# choose pivot swap a[n,rand(1,n)] # 3-way partition i = 1, k = 1, p = n while i < p, if a[i] < a[n], swap a[i++,k++] else if a[i] == a[n], swap a[i,--p] else i++ end → invariant: a[p..n] all equal → invariant: a[1..k-1] < a[p..n] < a[k..p-1] # move pivots to center m = min(p-k,n-p+1) swap a[k..k+m-1,n-m+1..n] # recursive sorts sort a[1..k-1] sort a[n-p+k+1,n]
The 3-way partition variation of quick sort has slightly higher overhead compared to the standard 2-way partition version. Both have the same best, typical, and worst case time bounds, but this version is highly adaptive in the very common case of sorting with few unique keys.
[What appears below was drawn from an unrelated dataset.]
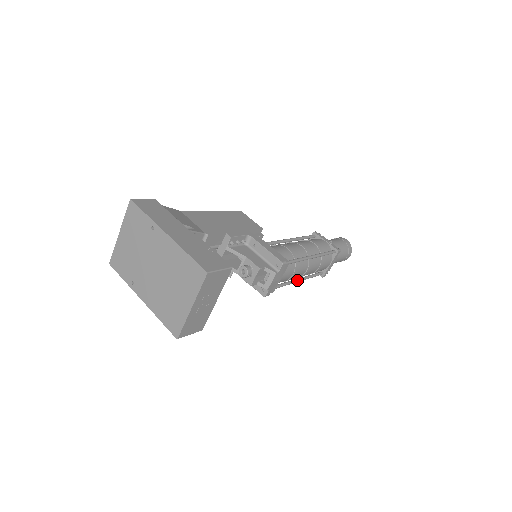
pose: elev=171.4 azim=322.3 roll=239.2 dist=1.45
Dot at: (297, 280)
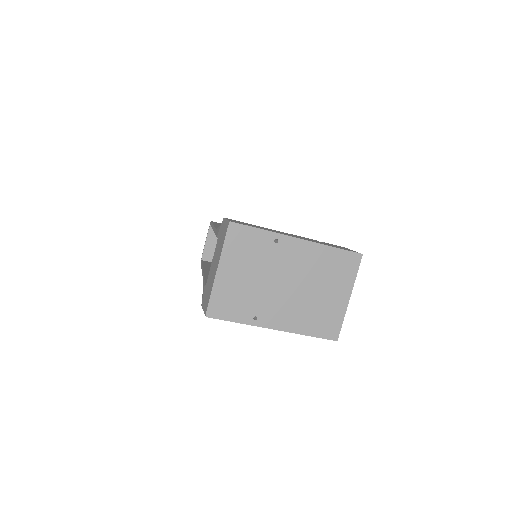
Dot at: occluded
The 3-way partitioning code shown above is written for clarity rather than optimal performance; it exhibits poor locality, and performs more swaps than necessary. A more efficient but more elaborate 3-way partitioning method is given in Quicksort is Optimal by Robert Sedgewick and Jon Bentley.
When stability is not required, quick sort is the general purpose sorting algorithm of choice. Recently, a novel dual-pivot variant of 3-way partitioning has been discovered that beats the single-pivot 3-way partitioning method both in theory and in practice.